Lamar Valley, Yellowstone

Where the Wild Things Are


Every August I head out to Montana to visit my mom, and spend at least one day in the Lamar Valley in Yellowstone National Park.

The Lamar Valley is located between Roosevelt and the northeast entrance to the park in Cooke City, Montana.  Nicknamed America’s Serengeti, the Lamar is the place to see bison, elk, grizzly bears, black bears, wolves, pronghorns, otters, big horn sheep, osprey, bald eagles, and the occasional coyote.

On previous visits I’ve seen a grizzly bear on a kill, black bears trolling the Lamar River, and even a wolf trying to distract a grizzly bear who was feeding on a carcass (while the rest of the wolf pack lay waiting in the tall grass).  I’ve seen osprey, pronghorns, and a lone coyote. And always there in Lamar Valley are the bison, hundreds of bison.

This year I was fortunate enough to witness a herd of pronghorns moving through the valley amongst the bison. I stood in the tall grass breathing the animals. It was an amazing sight; the largest north American land animal grazing near the fastest north American land animal.

I bent down and scooped up a hand-full of earth: limestone and loam.  It smelled rich, almost sweet, with the deep underlying tones of ancient sediment and rock. And then I had an epiphany, standing among those achingly tall grasses and weeds with a handful of dirt in my hand and the bison and pronghorns grazing in front of me. There is a Lamar Valley in every backyard. There is a Yellowstone Park in every pasture, every woodland, every stream.  And because we don’t envision Yellowstone in any place except Yellowstone National Park, we don’t treat our backyard with the same respect, the same reverence.

Imagine that a preying mantis was to our eyes as magnificent as a bison. That a sparrow as wondrous as an eagle. That dandelions were just as important as prairie grass.

Lamar Valley: home to this guy and his friends...

That we differentiate Yellowstone from our own back yards or front lawns is a kind of disconnection; when in truth, the ecology of our backyards is as important as the ecology of Yellowstone.

Perhaps it is our perception of wild nature versus tamed nature, but the fact is, no matter how many chemicals we pour on lawns, we only temporarily halt the will of seeds, with wild nature encroaches again on us in no time.  In the meantime, those collective chemical cocktails kill soil microorganisms, are being carried by rainwater to our neighbors’ yards, the woods, the streams; the chemicals get picked up by dog paws, cat claws, bird beaks, bees, and butterflies.

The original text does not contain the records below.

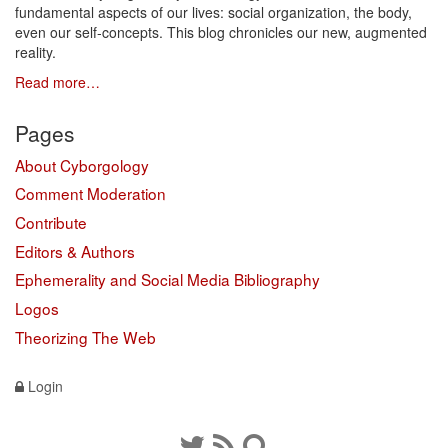
fundamental aspects of our lives: social organization, the body,
even our self-concepts. This blog chronicles our new, augmented
reality.
Read more…
Pages
About Cyborgology
Comment Moderation
Contribute
Editors & Authors
Ephemerality and Social Media Bibliography
Logos
Theorizing The Web
Login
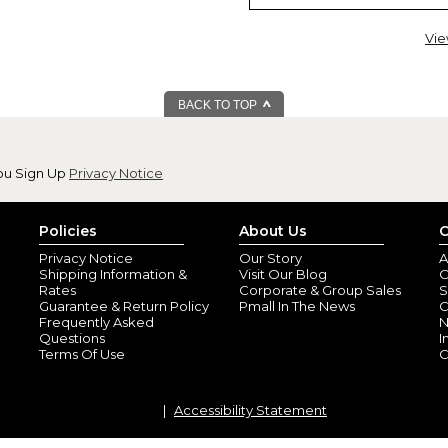
Vie
BACK TO TOP
ou Sign Up
Privacy Notice
Beautiful & great
By
Lorie M.
(Granth
View all reviews by this customer
Policies
About Us
C
Our daughter said she needed an
Privacy Notice
Our Story
A
was beautiful and high quality.
Shipping Information &
Visit Our Blog
O
Rates
Corporate & Group Sales
S
Guarantee & Return Policy
Pmall In The News
C
Frequently Asked
N
Questions
I
Terms Of Use
C
Accessibility Statement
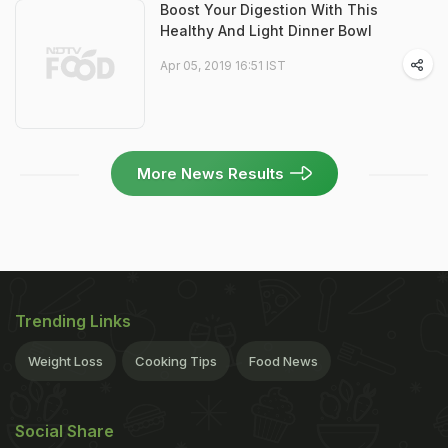
Boost Your Digestion With This
Healthy And Light Dinner Bowl
Apr 05, 2019 16:51 IST
More News Results
Trending Links
Weight Loss
Cooking Tips
Food News
Social Share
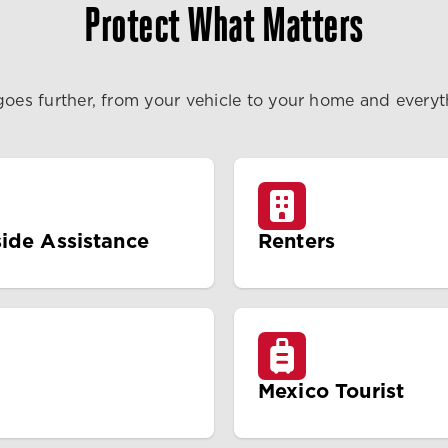
Protect What Matters
goes further, from your vehicle to your home and every
ide Assistance
Renters
Mexico Tourist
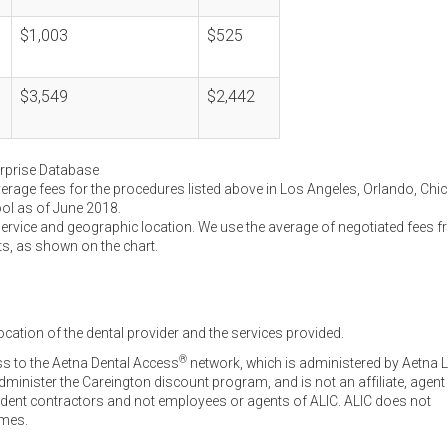
$1,003
$525
$3,549
$2,442
erprise Database
verage fees for the procedures listed above in Los Angeles, Orlando, Chi
ool as of June 2018.
service and geographic location. We use the average of negotiated fees 
ts, as shown on the chart.
ocation of the dental provider and the services provided.
®
ss to the Aetna Dental Access
network, which is administered by Aetna L
inister the Careington discount program, and is not an affiliate, agent
endent contractors and not employees or agents of ALIC. ALIC does not
omes.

I do not understand why lawns and pastures cannot be dotted with dandelions and be considered as beautiful as the Lamar Valley. I do not understand why the microbes in the soil are not as important to us as a moose or a muskrat. All of us mammals are made up of more microbes than we are of genomes.

Yellowstone and the other national parks may stand out in our minds because of their beauty and the protection we have given them.  When we appreciate the beauty of the essential wild in our own backyards and farms, then we will protect and respect our micro ecosystems as much as we protect and respect our national parks? And who knows, maybe we will then be able to respect our fellow humans too.